Sometimes this attention to detail works against the author. In one of his nightly jaunts to the boathouse at 3:15 a.m., George Lutz sees his stepdaughter Missy standing in the window by the light of the full moon. LaserPig is standing behind her. This event happened on December 25th. Too bad the full moon was on December 18th; the 25this the date of the moon’s last quarter. Abraham Lincoln supposedly won a court trial by consulting an almanac about the phase of the moon, and what’s good enough for Honest Abe is good enough for me! Props to Mr. Anson for getting the day of the week correct (Christmas 1975 was on a Thursday), though.

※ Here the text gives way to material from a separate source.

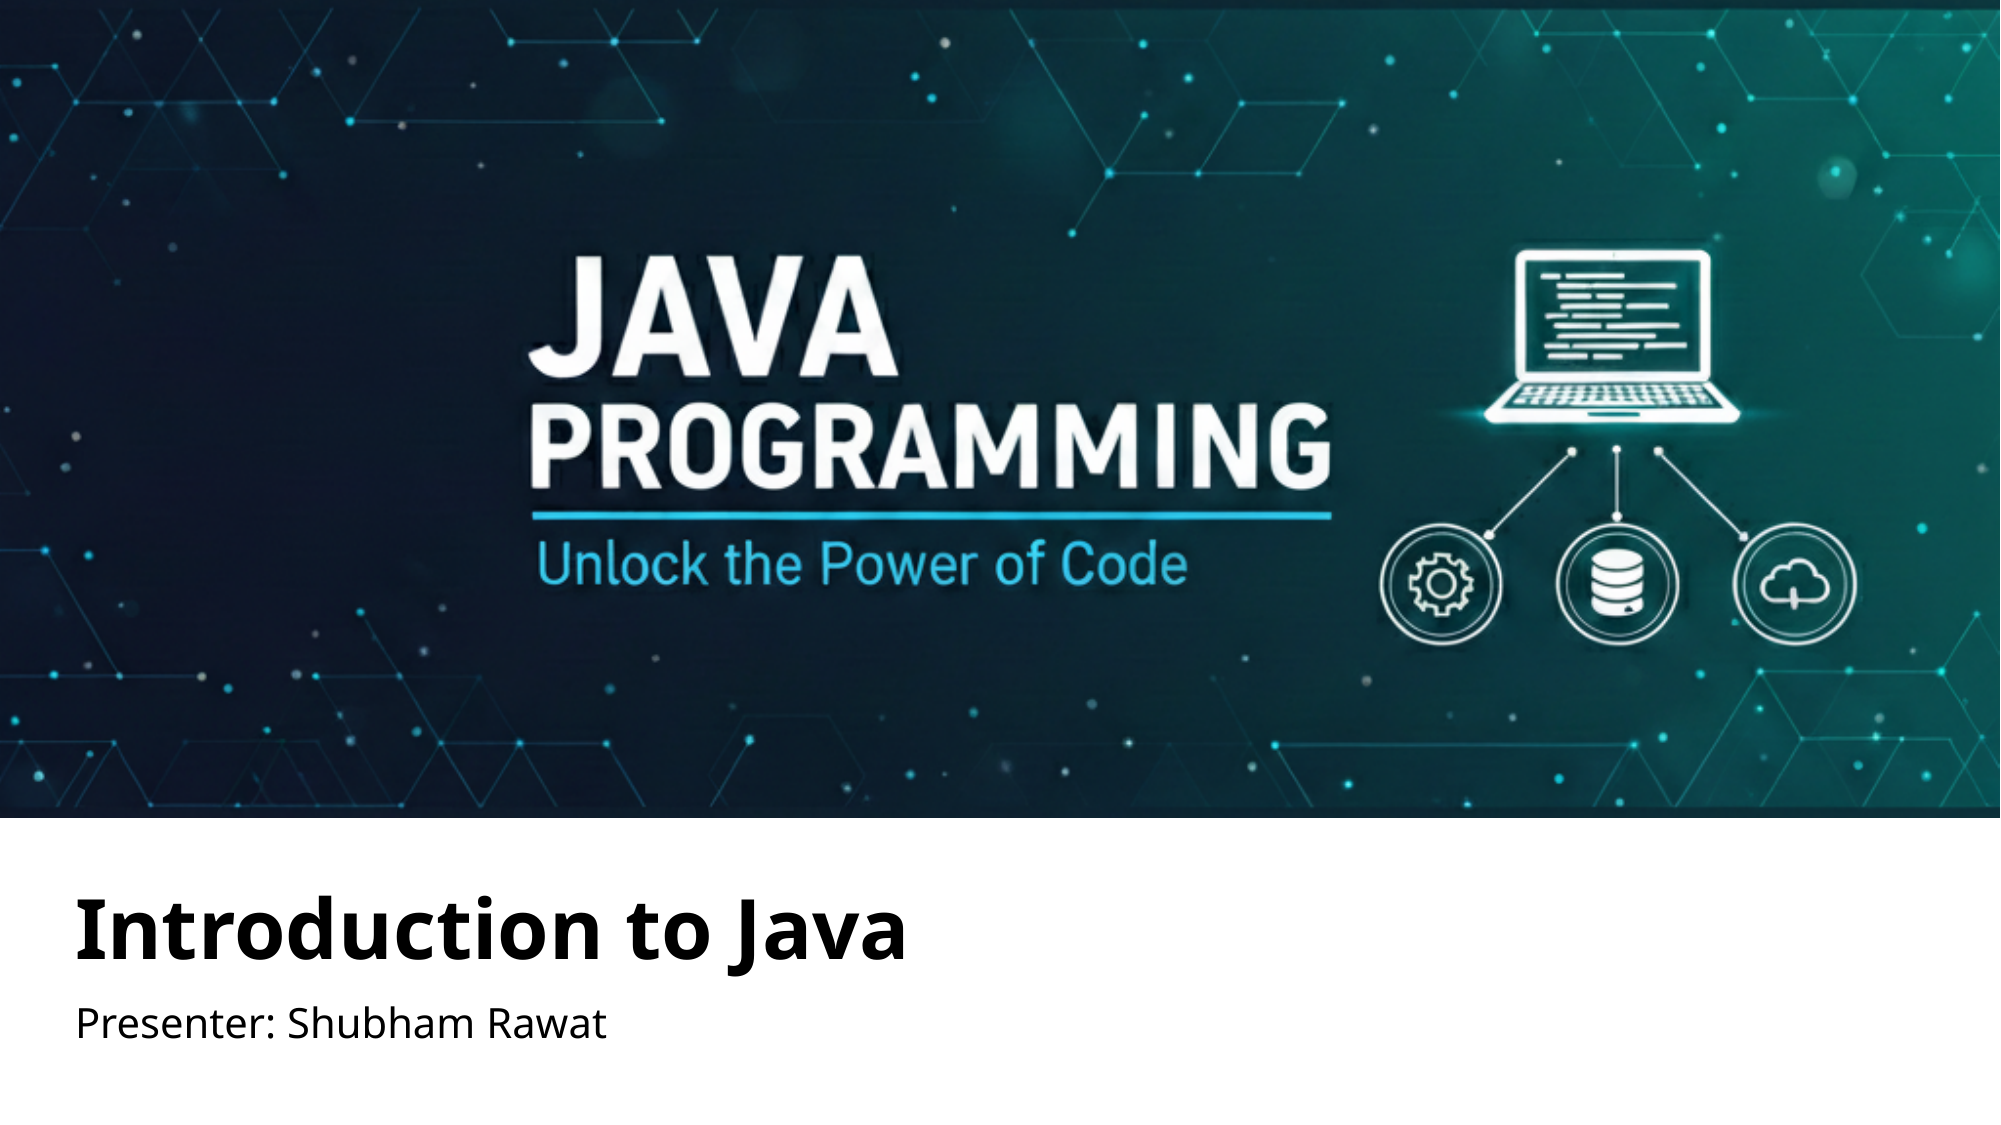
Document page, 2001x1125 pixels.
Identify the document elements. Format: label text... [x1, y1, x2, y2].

Here is the source I used to look up the phase of the moon:  https://www.calendar-12.com/moon_phases/1975

I could go on and on about this book, but I won’t because I want to say a few words about the movie. The original Amityville Horror is a movie everyone should see, if only to witness the MOST AWKWARD LOVE SCENE IN THE UNIVERSE, courtesy of Margot Kidder and James Brolin. I don’t know what happened between these actors, but it sure wasn’t love, and their total lack of chemistry isn’t an act.

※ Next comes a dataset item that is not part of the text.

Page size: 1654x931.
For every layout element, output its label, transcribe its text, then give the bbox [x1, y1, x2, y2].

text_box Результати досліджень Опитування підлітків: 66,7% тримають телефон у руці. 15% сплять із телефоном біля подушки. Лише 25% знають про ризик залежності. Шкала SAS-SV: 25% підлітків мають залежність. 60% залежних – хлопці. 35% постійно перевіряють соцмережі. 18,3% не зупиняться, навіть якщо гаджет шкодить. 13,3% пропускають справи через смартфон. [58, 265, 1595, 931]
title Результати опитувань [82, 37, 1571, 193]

A final word: what happened at 112 Ocean Avenue was not demonic in nature. It was child abuse. Danny Lutz gives a detailed account of his ordeal in the documentary My Amityville Horror, released in 2012. While I am not sure whether Mr. Lutz believes in demons –the filmmakers clearly do, so he gives it lip service – he makes his point about his relationship with his stepfather crystal clear. When asked why he’s smiling, Mr. Lutz says – because  George (his stepfather) is dead and I’m a free man.

Truth.

Postscript: here’s a snippet of an interview with Margot Kidder (in Rolling Stone) regarding that love scene. I knew something was up!

“You should have been here earlier,” she said. “You missed some sizzling love scenes. Bright lights on me, Jim Brolin on me, and fourteen men standing around watching. In twelve movies, I’ve never had to do a love scene, and I started getting some funny thoughts, like, ‘How do you act like you’re a good lay?’ I don’t want to look like some fat New Jersey housewife. Last night I was pretty nervous about how I was going to look, so I ate an entire box of chocolate Ex-Lax, thinking I’d lose a lot of weight real fast. Well, I lost about six pounds, but it was all water weight and diarrhea. Boy, I feel terrible!”

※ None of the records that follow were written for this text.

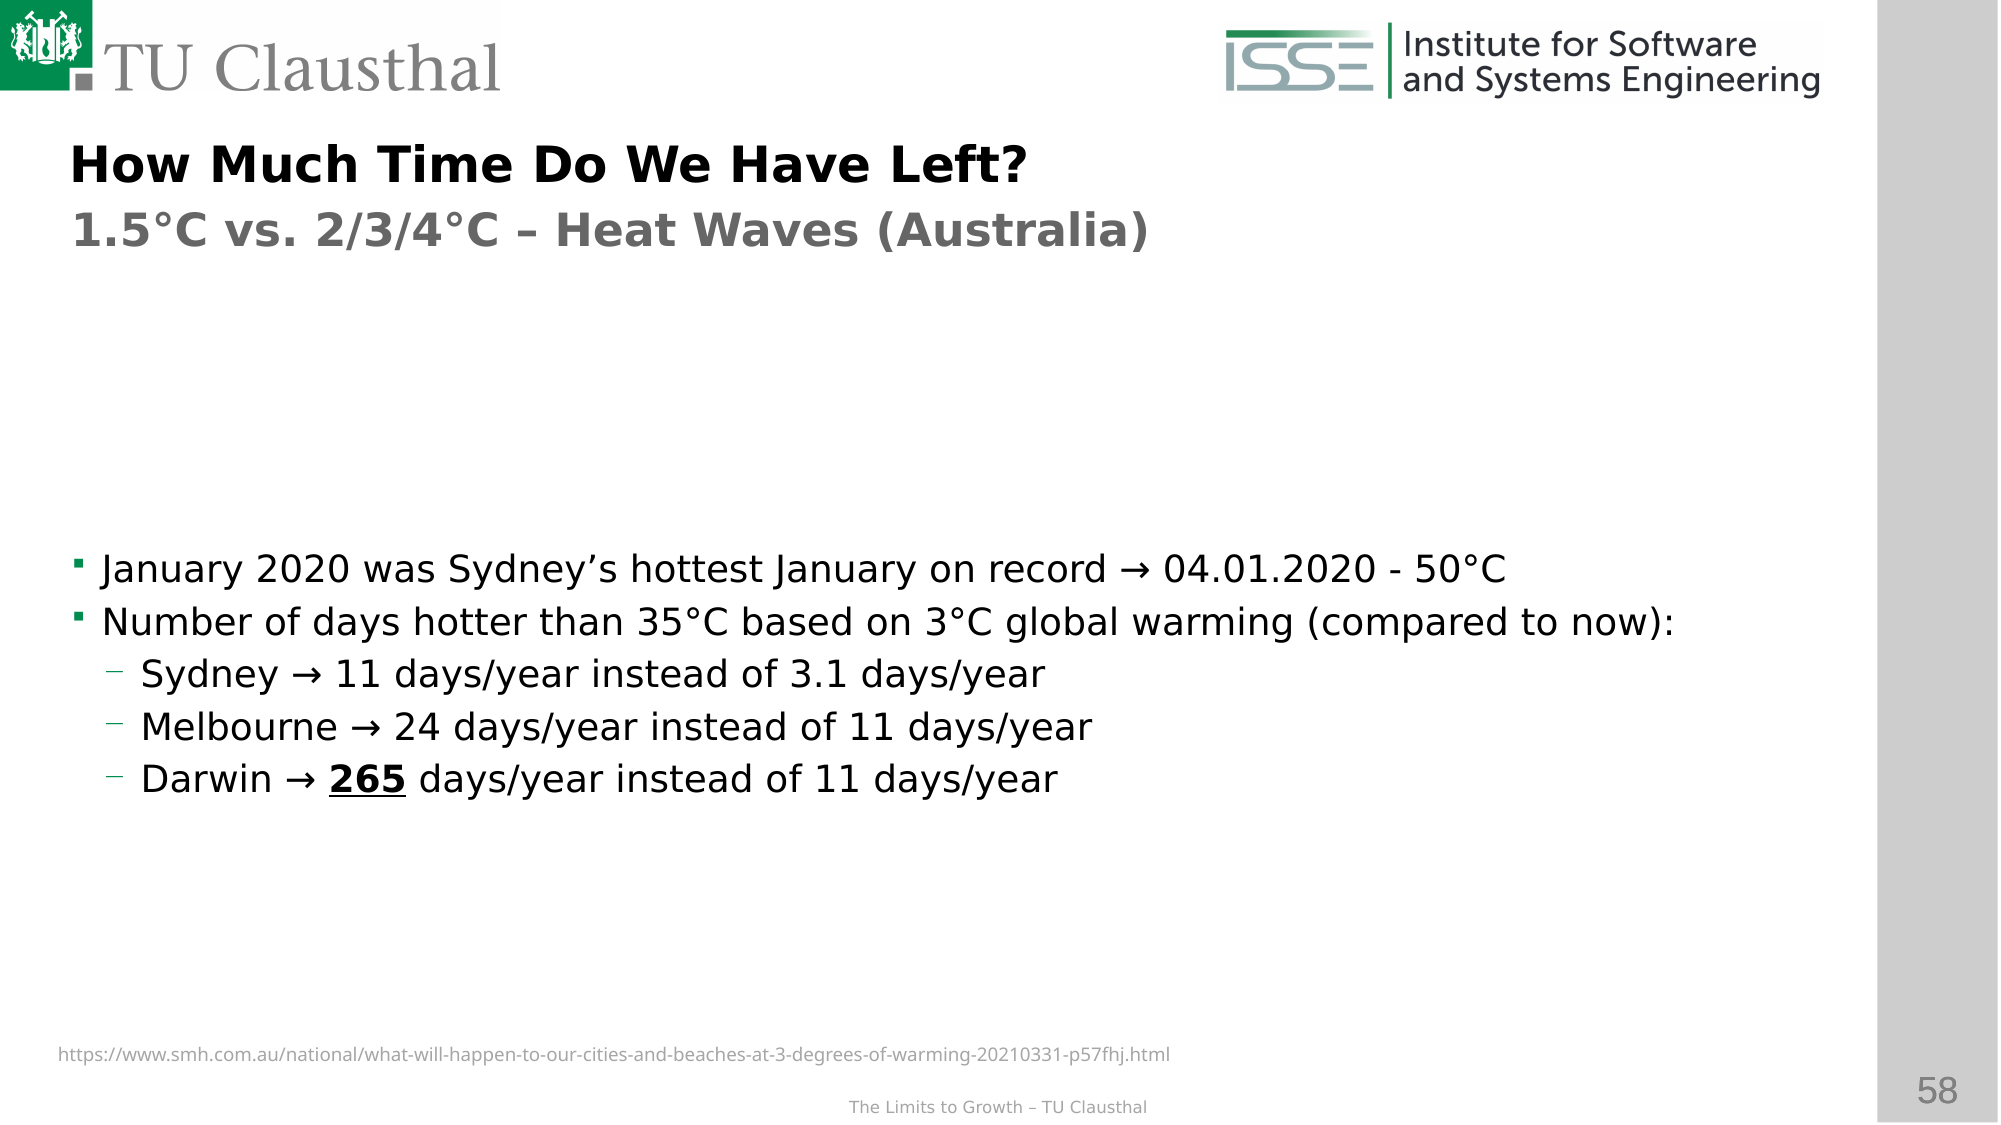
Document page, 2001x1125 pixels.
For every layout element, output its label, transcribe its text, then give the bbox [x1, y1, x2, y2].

text_box How Much Time Do We Have Left? [54, 125, 1817, 206]
picture [0, 0, 500, 91]
text_box 1.5°C vs. 2/3/4°C – Heat Waves (Australia) [70, 188, 1769, 269]
text_box January 2020 was Sydney’s hottest January on record → 04.01.2020 - 50°C Number of days hotter than 35°C based on 3°C global warming (compared to now): Sydney → 11 days/year instead of 3.1 days/year Melbourne → 24 days/year instead of 11 days/year Darwin → 265 days/year instead of 11 days/year [54, 207, 1799, 1033]
picture [1218, 22, 1825, 105]
text_box https://www.smh.com.au/national/what-will-happen-to-our-cities-and-beaches-at-3-degrees-of-warming-20210331-p57fhj.html [43, 1035, 1784, 1073]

Source: https://www.rollingstone.com/movies/movie-features/the-education-of-margot-kidder-630259/

 

 

 

One thought on “The Amityville Horror”

  1. Oh my, she did not eat a whole box of chocolate ex-lax before a love scene! That is hilarious. I want on a serious rant about this book because it drove me bonkers. Perhaps it is because the author couldn’t be bothered to look at a damned map of the place he was writing about! So starting in Chapter two, I was annoyed. But, I have to admit, it was a damn entertaining read. This is the only book that I think I tore to shred in my review, but the only one I read in a single sitting.

    And I had forgotten about the flies in the sewing room! You make a great point of about the insane amount of details, did we really need to know that it cost George Lutz $35 dollars to bring his dog to the vet? Were we supposed to feel back for that ass who had a dog living outside in 6-degree weather and blaming a house for the dog getting sick?

    Beyond the ridiculous haunting details — don’t forget about the green flubber-like goo that they were dumping into the frozen river–the author attempted to explain why the supposed phenomena were happening. I could buy it if it left at, there was a gruesome murder, and thus the house was haunted. RANT COMING: Who the heck keeps the bed the previous owners were murdered in? First, gross. Second, dumb-ass! He deserved to be haunted.

    Moving on–I could have gone with the story. But it didn’t stop there. A murder, rituals, an Indian burying ground, a Salem devil worshipper, and a Hellmouth tunnel for demons to crawl through? Too much. Way too much.